Buffy Sainte-Marie’s claims to Indigenous ancestry are being contradicted by members of the iconic singer-songwriter’s own family and an extensive CBC investigation.
By Geoff Leo, Roxanna Woloshyn and Linda Guerriero • CBC News
I'm personally going to be waiting to hear what the Cree Tribe has to say before passing any judgement. The issue of tribal membership based on genetic heritage often leads to intense pain and disruption of families, especially when natives themselves don't get to be part of the conversation.
I'm 1/4 Siksika Blackfoot genetically. My father was raised by his grandmother, who was adopted by Catholics, and my great-grandmother was raised in a Catholic boarding school for Indians. I have no natural cultural connection to my tribe through my family, nor have I lived on tribal land, nor have I done much for my tribe, yet I am still eligible for some tribal benefits.
So I just have to ask these questions out loud: If Buffy isn't native then why should I be considered so? Is the discrimination I've faced really so irrelevant in light of the imperceivable framework that builds my cells? Should the US government's requirements on Indian blood testing be how we personally decide who's tribal and who isn't, damned what the tribes say?
That's far from true my friend. Buffy has been accepted and celebrated as an indigenous voice in music. She was born on the Piapiat reservation, and was even adopted by the son of one of their Chiefs. She founded indigenous teaching projects for youth. She has been a spokesperson for MMIW, and has been widely celebrated at many powwows of many tribes.
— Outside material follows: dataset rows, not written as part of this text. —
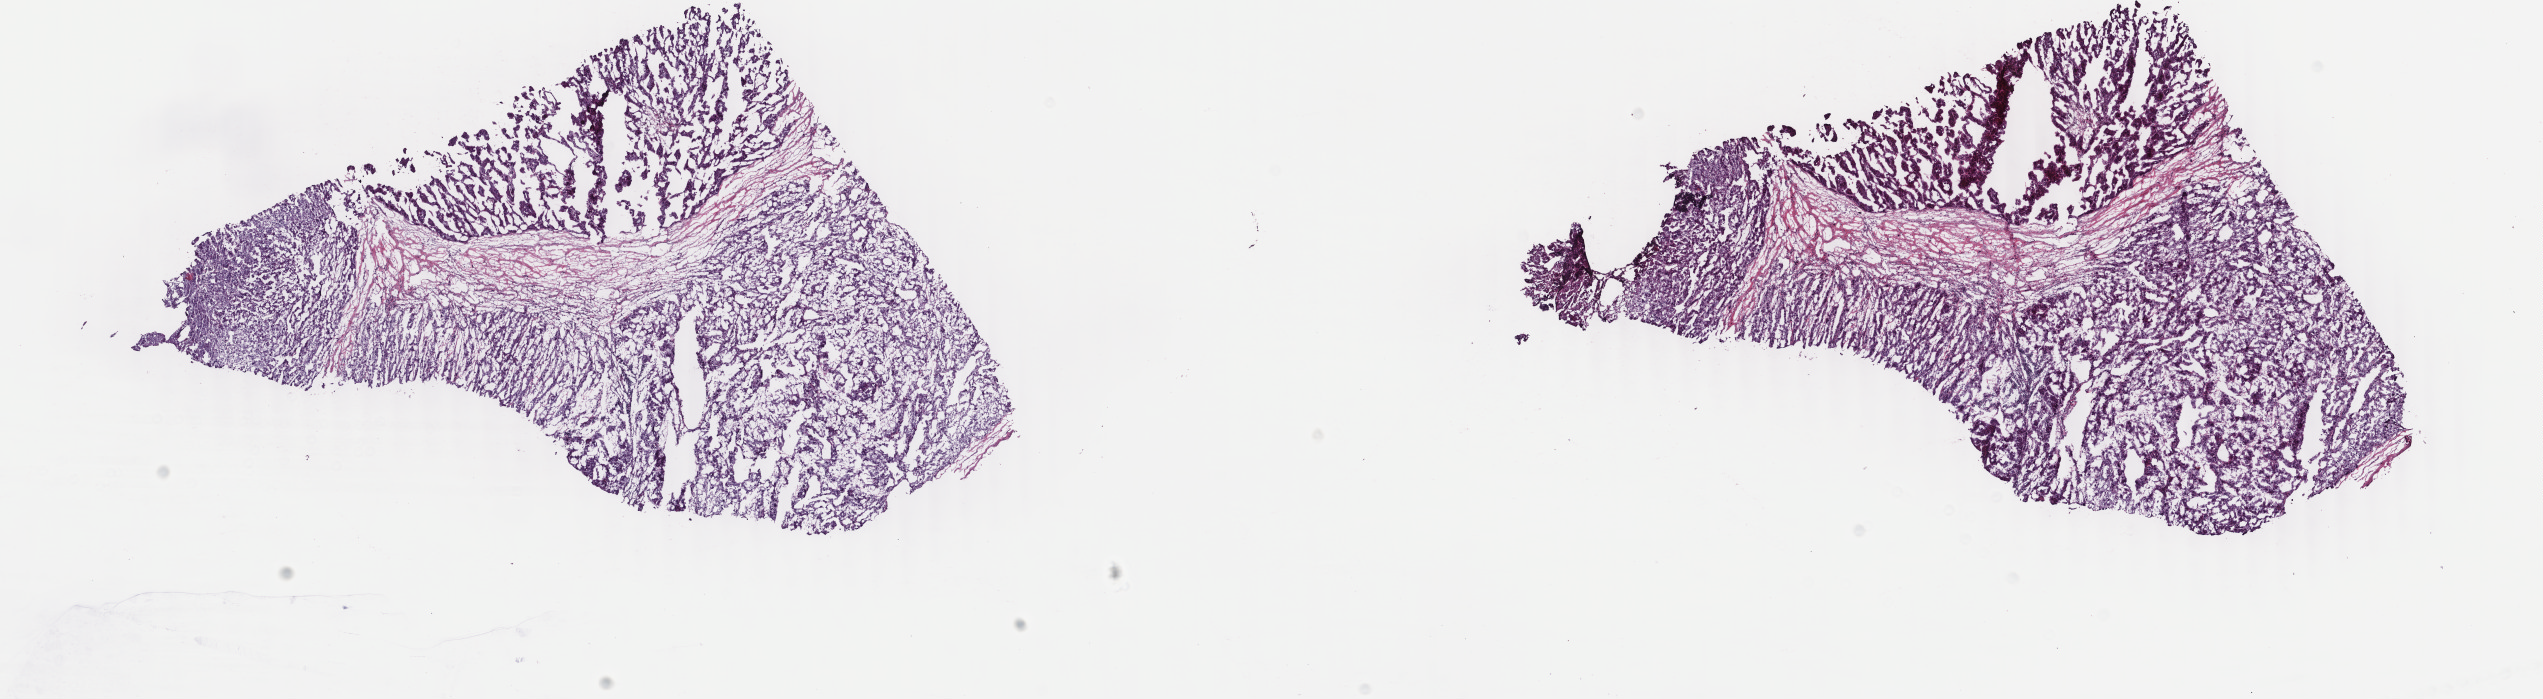
Whole-slide histology image, H&E-stained, a low-resolution overview of the entire scanned area, about 20.2 x 5.6 mm, frozen section from the top of the tissue portion, sample: primary tumour, liver. Male patient; age at initial diagnosis 68 years. Composition of this section per pathologist review: tumour cells 85%, tumour nuclei 85%.
Histologic diagnosis: Hepatocellular carcinoma, NOS.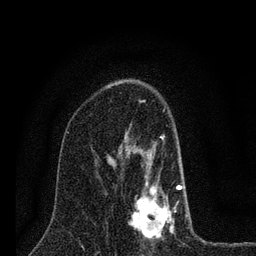
Breast MRI (dynamic contrast-enhanced), one axial slice; slice 44 of 80 in the series (ordered by position); cropped to one breast; dynamic contrast-enhanced series, time point 2 of 7 at this slice position (early post-contrast); 3 T; TE 2.2 ms, TR 6 ms; 2 mm slice thickness; 256 × 256 image matrix, field of view 140 × 140 mm. Female patient.
Annotated regions visible in this slice (semi-automatically segmented with operator editing):
- enhancing-tissue mask used for the functional tumour volume (all voxels passing the contrast-enhancement thresholds inside the analysis volume; usually the tumour): box from (x=124, y=111) to (x=182, y=241) px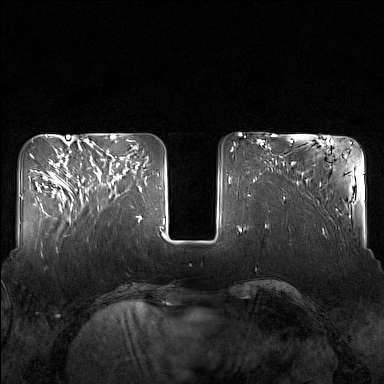
Breast MRI (dynamic contrast-enhanced), one axial slice. Position 49 of 160 along the scan axis. Dynamic contrast-enhanced series, time point 2 of 7 at this slice position (early post-contrast). 1.5 T. TE 1.8 ms, TR 5 ms. 1 mm slice thickness. 384 × 384 image matrix, field of view 340 × 340 mm. Female patient.
Annotated regions visible in this slice (semi-automatic segmentation, software-assisted and operator-edited):
- enhancing-tissue mask used for the functional tumour volume (all voxels passing the contrast-enhancement thresholds inside the analysis volume; usually the tumour): bounding box (x1, y1, x2, y2) in pixels: (82, 150, 127, 209)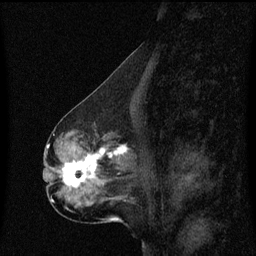
Breast MRI (dynamic contrast-enhanced), one sagittal slice. Slice 28 of 60 in the series (ordered by position). Dynamic contrast-enhanced series, image 2 of 3 at this slice position (ordered by acquisition). 1.5 T. TE 4.2 ms, TR 8.4 ms. 2 mm slice thickness. 256 × 256 image matrix, field of view 200 × 200 mm. Female patient, age 50 years. Case-level facts recorded for this patient, not image findings: setting: breast cancer imaged before/during neoadjuvant chemotherapy; receptor status: HR-positive, HER2-negative.
Structures marked on this image (semi-automatic segmentation, software-assisted and operator-edited):
- analysis volume of interest (the breast-tissue region the enhancement analysis was run in; not a lesion): bounding box [x1, y1, x2, y2] px = [55, 140, 133, 191]
- tumour enhancement mask (voxels above the 70 % enhancement threshold inside the analysis volume of interest): [63, 146, 128, 189]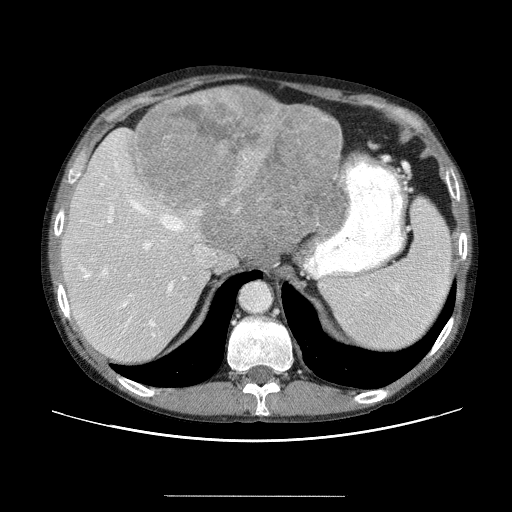
Contrast-enhanced abdominal CT (liver protocol), one axial slice. Slice 42 of 69 in the series (ordered by position). Reconstruction kernel STANDARD. 120 kVp. Soft-tissue window (W 400 / L 40 HU). 2.5 mm slice thickness. 512 × 512 image matrix. Case-level facts recorded for this patient, not image findings: diagnosis: hepatocellular carcinoma (patient treated with transarterial chemoembolisation; whether this scan precedes or follows treatment is not stated here); TNM stage (as recorded): Stage-IVB; Child-Pugh class: B.
Annotated regions visible in this slice (semi-automatic segmentation, software-assisted and operator-edited):
- liver parenchyma outside the tumour (the mass and vessels are separate outlines, so this box may not span the whole liver): box from (x=60, y=96) to (x=343, y=366) px
- mass: (x=130, y=85)–(x=343, y=271)
- portal vein: (x=94, y=155)–(x=202, y=336)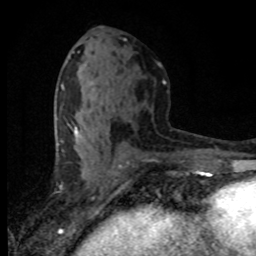
Breast MRI (dynamic contrast-enhanced), one axial slice. Slice 40 of 80 in the series (ordered by position). Cropped to one breast. Dynamic contrast-enhanced series, time point 2 of 8 at this slice position (early post-contrast). 1.5 T. TE 4.2 ms, TR 7.1 ms. 2 mm slice thickness. 256 × 256 image matrix, field of view 145 × 145 mm. Female patient.
Annotated regions visible in this slice (semi-automatic segmentation, software-assisted and operator-edited):
- enhancing-tissue mask used for the functional tumour volume (all voxels passing the contrast-enhancement thresholds inside the analysis volume; usually the tumour): bounding box [x1, y1, x2, y2] px = [68, 117, 110, 138]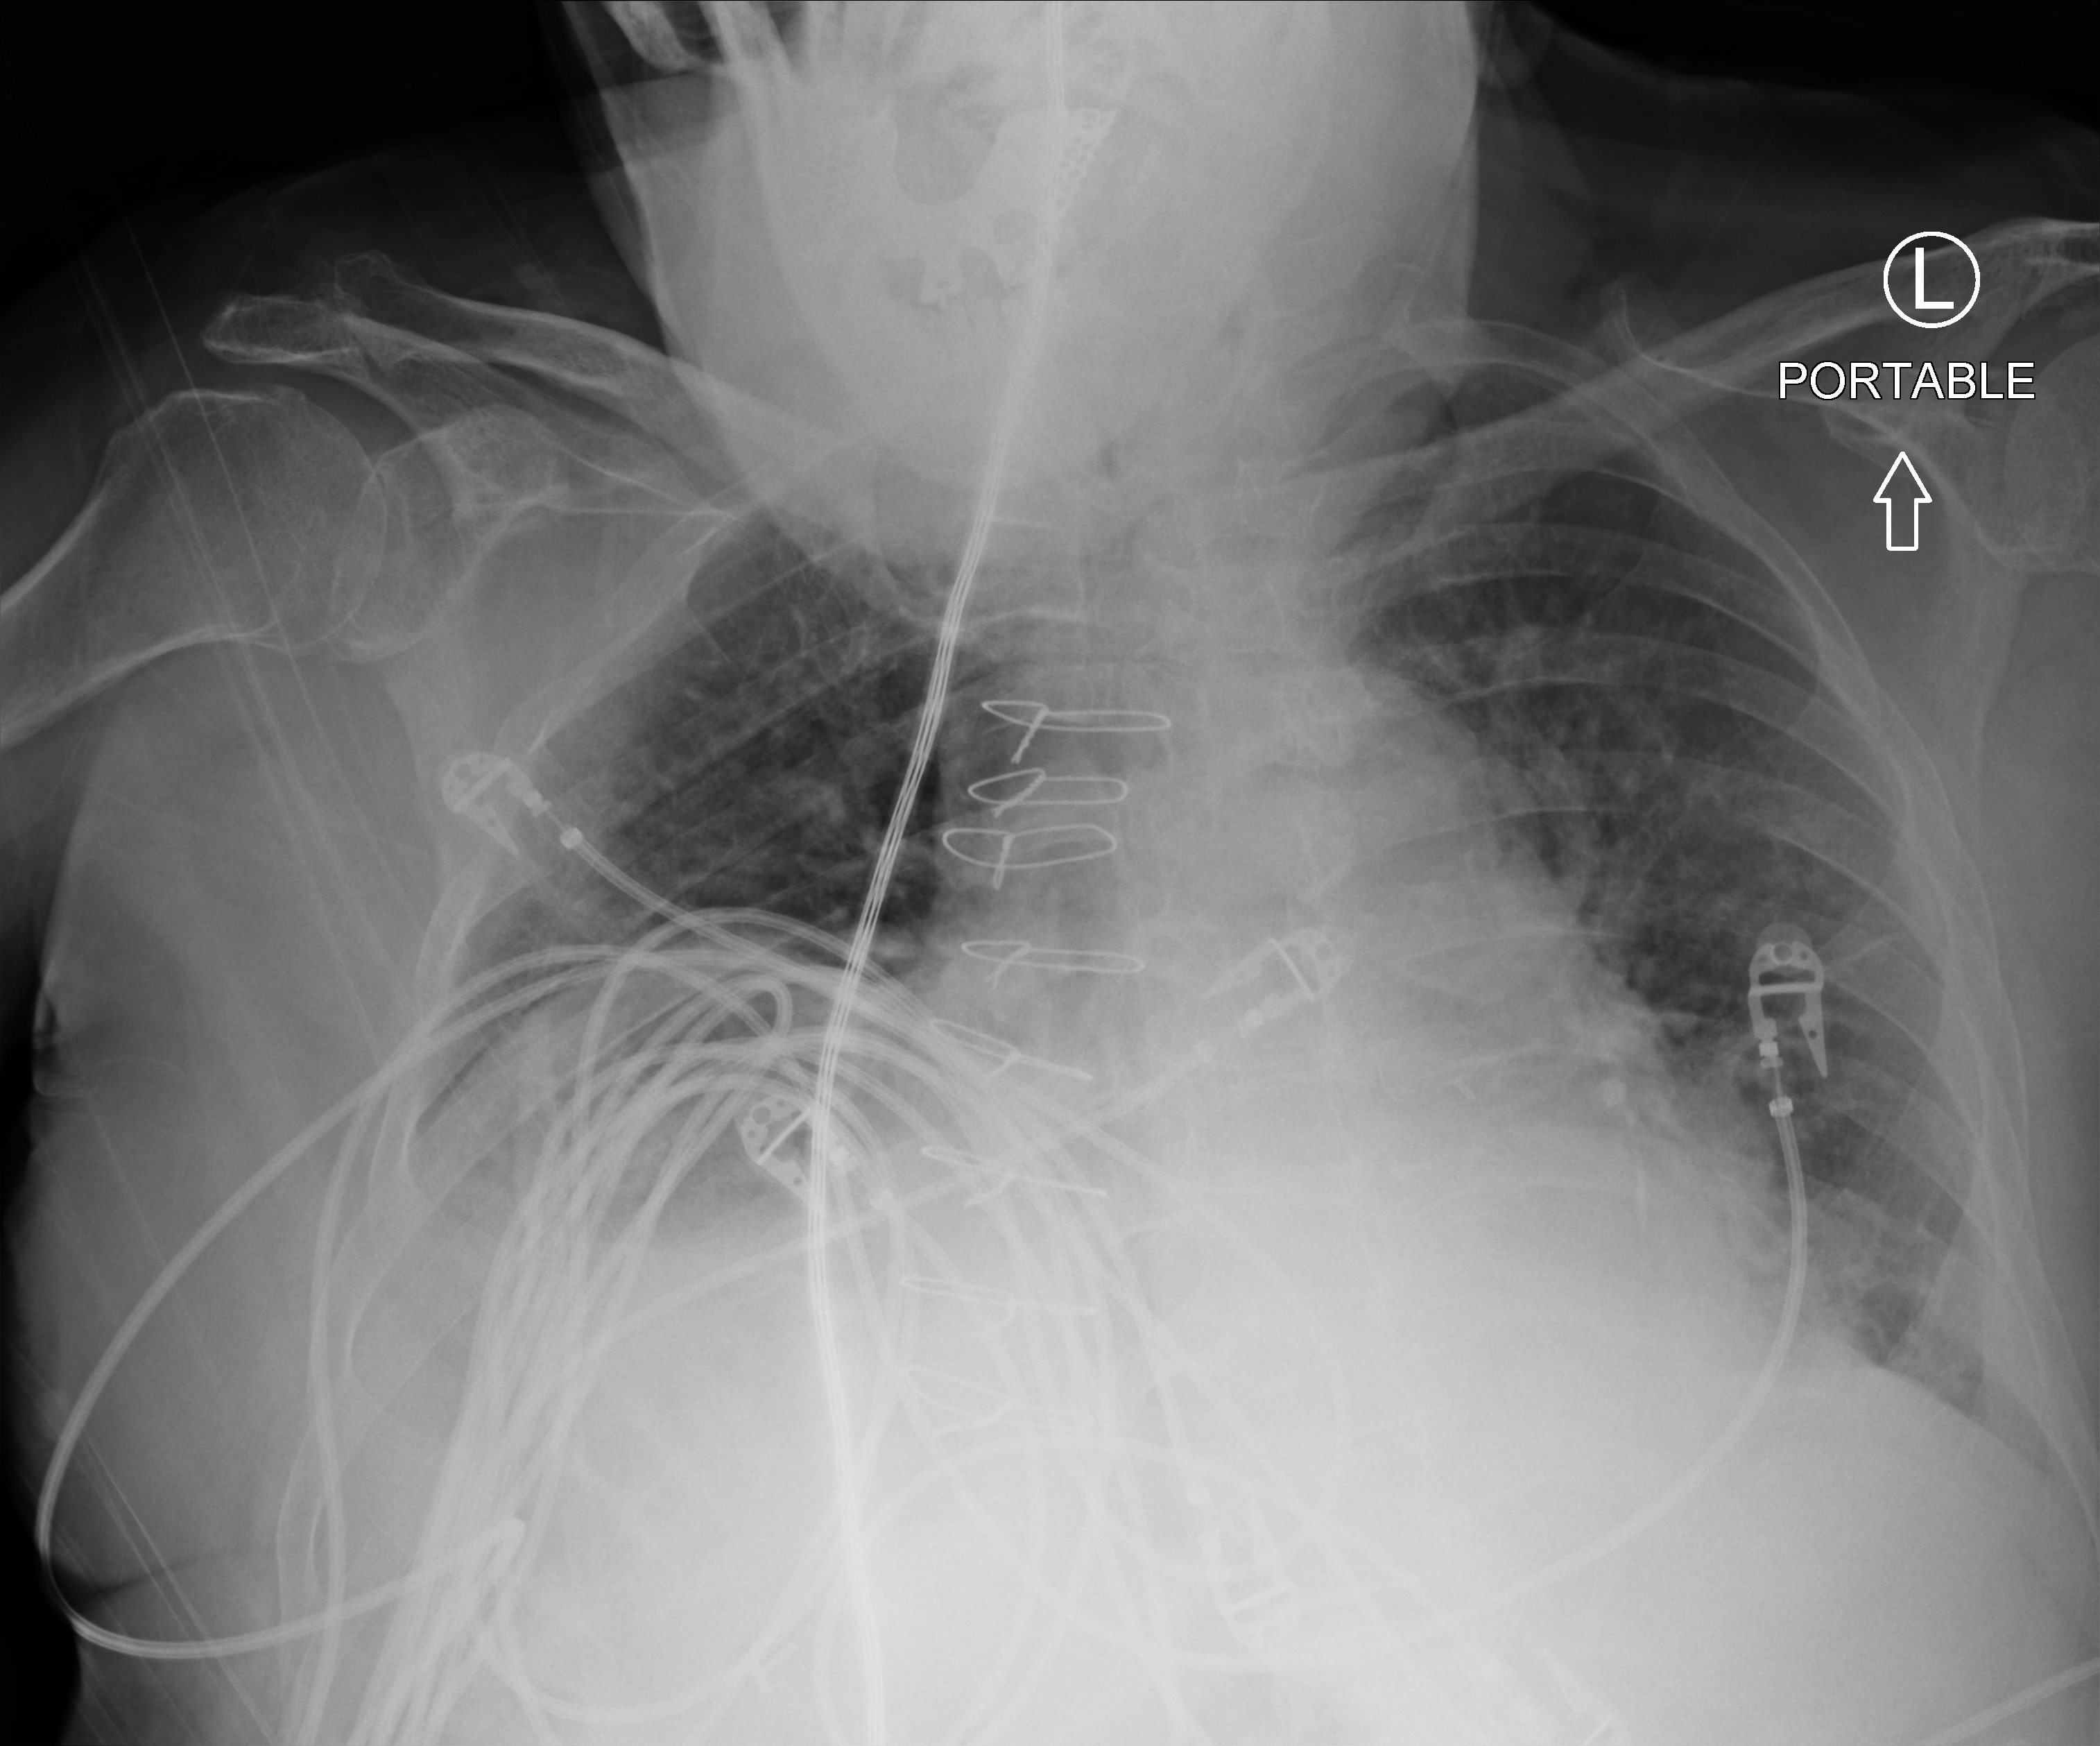
Bedside chest radiograph (computed radiography), anteroposterior (AP) projection. Male patient hospitalised with COVID-19, age 75–90 years.
From the hospital-stay record, not from the radiograph (when in the stay this image was taken is not recorded): mechanically ventilated during this hospital stay: no; diabetes (admission record): no.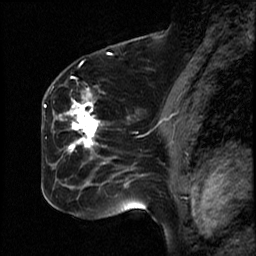
Breast MRI (dynamic contrast-enhanced), one sagittal slice. Position 30 of 50 along the scan axis. Dynamic contrast-enhanced study with each time point stored as its own series, time point 2 of 4 at this slice position (early post-contrast, ordered by acquisition time). 1.5 T. TE 4.2 ms, TR 18.5 ms. 256 × 256 image matrix, field of view 200 × 200 mm. Patient: female, 44 years. Case-level facts recorded for this patient, not image findings: setting: breast cancer imaged before/during neoadjuvant chemotherapy; receptor status: HR-positive, HER2-negative.
Outlined on this slice (semi-automatically segmented with operator editing):
- analysis volume of interest (the breast-tissue region the enhancement analysis was run in; not a lesion): box from (x=59, y=82) to (x=114, y=206) px
- tumour enhancement mask (voxels above the 100 % enhancement threshold inside the analysis volume of interest): (x=67, y=100)–(x=99, y=152)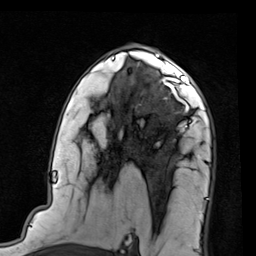
Breast MRI (dynamic contrast-enhanced), one axial slice. Cropped to one breast. Dynamic contrast-enhanced series, time point 2 of 7 at this slice position (early post-contrast). 1.5 T. TE 2 ms, TR 5.1 ms. 2 mm slice thickness. 256 × 256 image matrix. Female patient.
Structures marked on this image (semi-automatic segmentation, software-assisted and operator-edited):
- enhancing-tissue mask used for the functional tumour volume (all voxels passing the contrast-enhancement thresholds inside the analysis volume; usually the tumour): bounding box [x1, y1, x2, y2] px = [156, 66, 203, 122]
Uh, no, she wasn't. She was born in Maine to white parents.
She may have joined the Cree nation but it seems likely it was under false pretenses.
I'm sure that she has done a lot for indigenous people and deserves some accolades but if she accepted money or awards that was meant for people that faced prejudice and oppression that's wildly inappropriate.
As a full blooded indigenous person the news about this completely sucks
The message is .....
being full blooded means nothing
being successful and having money means you can say do and become whatever you want to be
This revelation doesn't say that much about Santamaria .... it says so much about how everyone doesn't really care about full or mostly blooded native individuals.
Kinda curious, why should anyone care how much "indigenous blood" you have. Shouldn't your personal circumstance, history, and culture be a more important focus than your genetics?
I think the fact this is coming out now and is being discussed so much means that a lot of people really care about full/mostly-full blooded native individuals, and that they feel this sort of misrepresentation of heritage is wrong and harmful.
The fact it’s taken 60 years to get to this point says something sad about how much people cared about this in the past — but I’d like to think the attention this story is getting means this is changing for the better, and that most settler Canadians don’t agree that people should be allowed to misrepresent their heritage to the ultimate detriment of the First Nations people of this country.
It's not just a question of blood quantum .... it's basically a question of theft .... theft of identity, theft of culture and misrepresentation.
If I claimed I was cousin and I made a million dollars because of it, how would you feel about it? If everything I own, everything I did, every award I gained and every time I was celebrated it was because everyone said I was your cousin ... how would you feel about that?
It doesn't matter if there is no money involved .... but it matters a lot when someone starts making millions out of it all.
It's also sadistic .... to think that a person could build an identity, a persona, a career worth millions on the backs of oppressed, poor people that have no chance, and then show no remorse for it all. Her career is based on what she stole from people who already had nothing. The world gave her millions so that she could share a few thousand.
It's sickening ... and to defend all that or be apologetic about it all is not right either.
There is a big gulf between “belonging to a tribe” and claiming to be a Sixty’s Scoop survivor born at a hospital that never existed.
I don’t think anyone (certainly not the CBC) is claiming that the Cree Nation and the Piapot family weren’t allowed to adopt her, and that she isn’t a member of that nation. But the evidence points, beyond the shadow of doubt, that she was born to a white Italian American family in Boston. And that she has a long history of lying about her original heritage (often changing the story when it’s convenient for her), and threatening her own family if they outed her.
So she’s perfectly allowed to be “tribal” — that seems to not be in contention. But she shouldn’t be lying about being a Sixty’s Scoop baby who never knew her birth mother (which is odd, considering she would have been a teenager when the Scoop started in the 50’s), or about being born in Canada and adopted (both her birth certificate and her own family refute this), or about her birth certificate having been destroyed in a fire in a facility that never existed, or about her changing tribal heritage (first Mi’kmaq, then Algonquin, then Cree), or about whether her mother was dead or alive…
The lies are the problem, along with the benefits she’s obtained from those lies. If the relevant Cree Nation wants to keep her, and the Piapot family claims her as one of their own — that’s perfectly fine and within their right. But that doesn’t give Ms. St-Marie the right to rewrite her own personal history. There is a big difference between “citizenship”, “family bonds”, and “heritage” — and it’s the latter of which she appears to have lied about for a very, very, very long time.